Selective Laser Melting (SLM) is a relatively young and very complex manufacturing process compared to conventional manufacturing methods, which is why the fundamental understanding of the process is still insufficiently developed. This results in a partial lack of reproducibility of the results, which impedes an industrial application for series production. In the process, this manifests itself through distortions and cracks in the components, which can cause both component defects and machine defects. This joint research project aims to acquire a deeper process knowledge in order to be able to minimize the causes of process interruptions and insufficient component quality, i.e. distortion and crack formation, and thus improve the reproducibility of the process. For this purpose, the method of in situ diffraction is used to measure and describe the processes of stress formation, texture development and phase transformations in the SLM process during the solidification of individual layers. The measurements are carried out by means of high-energy synchrotron radiation on a self-developed experimental SLM setup during the production of test parts. With the knowledge gained about the stress formation in the work piece, process errors can be specifically analyzed and influenced. The influence of different geometries, process parameters and temperature profiles on the residual stresses will be investigated using test parts made of the nickel-based alloy Inconel 625 (IN625) and commercially pure titanium grade 1 (TiGrI). These two materials are characterized by their wide range of applications while exhibiting different structural properties at the same time. The expected results and data contribute to the clarification of the basic physical relationships in the process, which in turn will enable optimizing the process as a whole and form the basis for a subsequent modelling. The quantitative results also serve as input variables for the representation of the functional relationships between process parameters and residual stress states as a result of the cyclic heating and cooling during the successive application of layers in future simulations.

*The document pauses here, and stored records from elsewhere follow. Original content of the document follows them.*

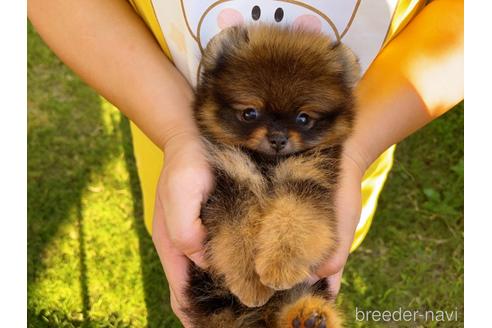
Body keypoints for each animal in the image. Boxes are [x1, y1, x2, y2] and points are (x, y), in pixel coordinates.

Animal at [184, 23, 362, 328]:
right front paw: (251, 282)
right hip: (210, 290)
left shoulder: (305, 181)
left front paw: (278, 267)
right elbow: (236, 235)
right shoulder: (231, 186)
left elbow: (294, 220)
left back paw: (309, 317)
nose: (278, 138)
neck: (267, 165)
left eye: (303, 118)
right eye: (249, 113)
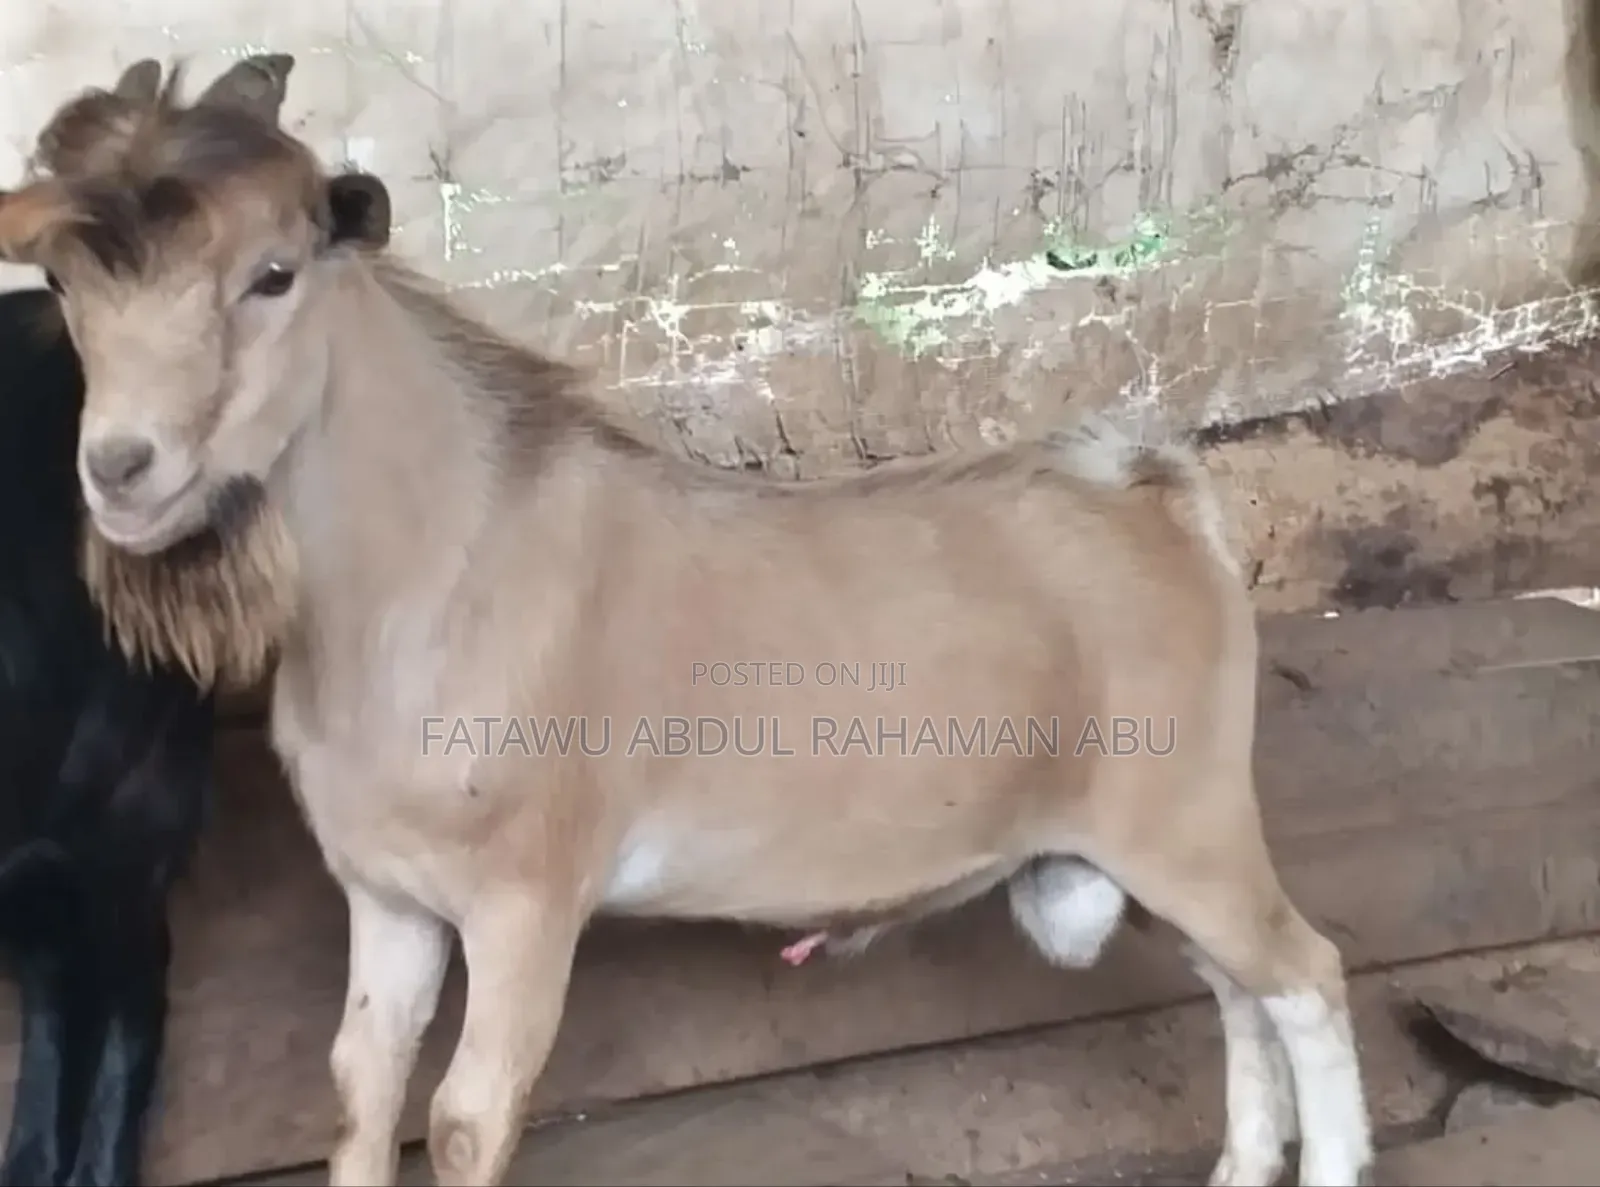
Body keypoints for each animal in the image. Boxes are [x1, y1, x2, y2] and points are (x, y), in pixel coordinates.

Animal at [0, 60, 1375, 1187]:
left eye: (273, 275)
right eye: (62, 283)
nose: (120, 470)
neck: (442, 568)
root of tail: (1154, 493)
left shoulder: (527, 903)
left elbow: (464, 1119)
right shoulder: (388, 899)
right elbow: (361, 1092)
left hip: (1188, 822)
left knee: (1303, 975)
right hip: (1144, 850)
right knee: (1236, 989)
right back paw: (1240, 1165)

与传统制造方法相比，选择性激光熔化(SLM)是一种相对年轻和非常复杂的制造工艺，这就是为什么对该工艺的基本了解仍然不够深入。这导致结果部分缺乏重现性，这阻碍了工业应用于批量生产。在这个过程中，这通过部件中的扭曲和裂缝表现出来，这既可能导致部件缺陷，也可能导致机器缺陷。这一联合研究项目旨在获得更深层次的工艺知识，以便能够最大限度地减少工艺中断和部件质量不足的原因，即变形和裂纹形成，从而提高工艺的重现性。为此，用原位衍射法测量和描述了SLM过程中单层凝固过程中的应力形成、织构发展和相变过程。在自行研制的SLM实验台上，利用高能同步辐射进行了测量。有了关于零件应力形成的知识，就可以具体分析和影响加工误差。使用镍基合金Inconel625(IN625)和工业纯钛1级(Tigri)制成的测试零件，研究不同的几何形状、工艺参数和温度分布对残余应力的影响。这两种材料的特点是用途广泛，同时又表现出不同的结构性能。预期结果和数据有助于澄清这一过程中的基本物理关系，这反过来又将使整个过程最优化，并为随后的建模奠定基础。定量结果也可作为输入变量，用于表示工艺参数与未来模拟中连续应用层的循环加热和冷却所导致的残余应力状态之间的函数关系。